A young Sierra Leonean Female graduate, Massah Esther Nyally Bockarie, has narrated  her  Painful experience with a colleague graduate she encountered recently. As she conversed with her classmate, Massah arrived at the conclusion that our university degrees have failed us.

As I conversed with a classmate of five years, recent conversations with my leader and mentor emerged. A hasty generalization you might say, but our degrees have failed us.

My friend in question, Saheed, graduated as the second-best student from our department. During college, he was diligent and one of the best students. He excelled in all subjects, and I can’t recall him ever being absent from class. He was the ideal student.

We argued a lot about theories and I admired him a lot back in college. Today, I think I no longer admire Saheed. He has stopped being the smart Saheed I used to know and is among the thousand of graduates waiting on a job or scholarship to utilize their potential.

 

He is no longer quick on his feet as he was when we discussed development topics. I believe him to be stuck and he is doing little to help himself.

I am angry at him, but I don’t blame him. Saheed, like most other young graduates, isn’t to be blamed for their current state. It takes high luck, network, and a level of focus and determination to get a job or create a job in our country. Unfortunately, our degrees never told us this.

Our entire school system is based on getting good grades. We are taught to remember things and not understand them.

We had textbooks forced on us, history repeated to us, maths calculations and logics that we had to pass, never understanding why we had to.

We had lecturers that didn’t let us debate, teachers that flogged us because we corrected them, and bad grades when we brought arguments that weren’t in line with those of the lecturer’s.

It was a one-way street for most lecturers. Their way or risk failing. Saheed had an A in Sampling Survey, I had a C+. We had the same lecturer, but I know I can use that knowledge to create a small marketing research firm for the surging small businesses in Sierra Leone.

Saheed doesn’t know this, because our lecturer back then expected us to cram. We had to write what he gave us and not write or think in “our way.”

Imagine if students graduating with Adult Education were trained to think their way. To create programs that would help solve our adult illiteracy rate or general education problem.
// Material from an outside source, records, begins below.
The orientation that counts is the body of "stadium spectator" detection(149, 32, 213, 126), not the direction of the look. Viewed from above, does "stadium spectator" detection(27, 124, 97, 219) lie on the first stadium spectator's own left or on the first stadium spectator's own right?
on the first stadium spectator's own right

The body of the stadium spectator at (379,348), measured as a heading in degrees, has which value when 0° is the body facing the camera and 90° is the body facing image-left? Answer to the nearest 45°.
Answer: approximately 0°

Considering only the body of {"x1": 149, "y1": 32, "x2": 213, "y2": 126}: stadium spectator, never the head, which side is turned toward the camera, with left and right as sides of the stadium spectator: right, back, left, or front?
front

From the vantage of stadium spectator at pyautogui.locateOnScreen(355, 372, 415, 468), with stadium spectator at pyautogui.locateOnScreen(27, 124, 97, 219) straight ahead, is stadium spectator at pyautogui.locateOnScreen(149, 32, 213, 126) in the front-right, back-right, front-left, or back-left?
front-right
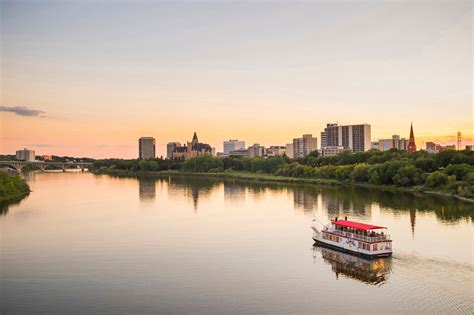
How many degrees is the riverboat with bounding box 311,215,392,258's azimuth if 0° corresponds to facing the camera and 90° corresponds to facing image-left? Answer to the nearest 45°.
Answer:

Or our engineers were taught to think their way. To offer solutions to our electricity, water and infrastructural problems.

Or economics and development students were trained to deliver. Oh the practical solutions they could offer right now. The system they could put forward.
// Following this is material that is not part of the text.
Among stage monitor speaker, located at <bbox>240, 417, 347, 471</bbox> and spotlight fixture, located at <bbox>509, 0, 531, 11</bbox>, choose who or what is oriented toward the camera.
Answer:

It hasn’t happened so. We select courses based on the jobs available. Be a lawyer, “you must get side way you go catch an the make small money.” “Engineering as you done so you the get work.” “Dem need social workers na every office.”Our lecturers do little to change these misconceptions or to make us fall in love with our courses.

The pursuit of our degrees strayed us from learning. We saw subjects and modules as obligatory lessons to pass, not life lessons to learn. We ran towards easy A when it came to electives because no one advised us to consider what we wanted to do after college.
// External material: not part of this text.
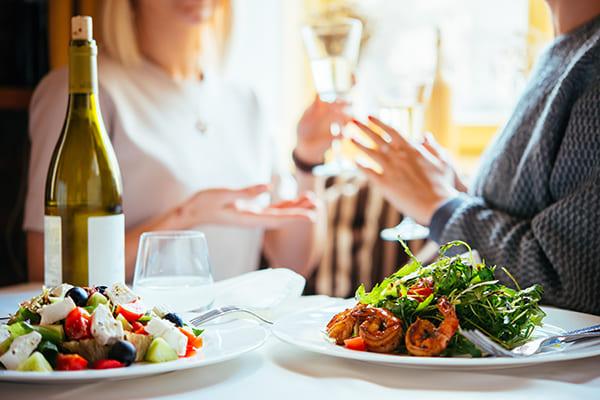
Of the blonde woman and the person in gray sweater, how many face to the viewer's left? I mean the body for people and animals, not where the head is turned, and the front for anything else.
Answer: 1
I don’t blame our lecturers, like us, their degrees failed several of them. It’s truly luck to break the circle. To stop waiting on one’s degree to help and use the knowledge acquired during the degree to guide us.

Because we had little knowledge passed to us during our degrees, we are all struggling. We struggle to do better at work. We struggle to compete on an international level, and change systems at home.

This is what worries me about getting another degree in Sierra Leone.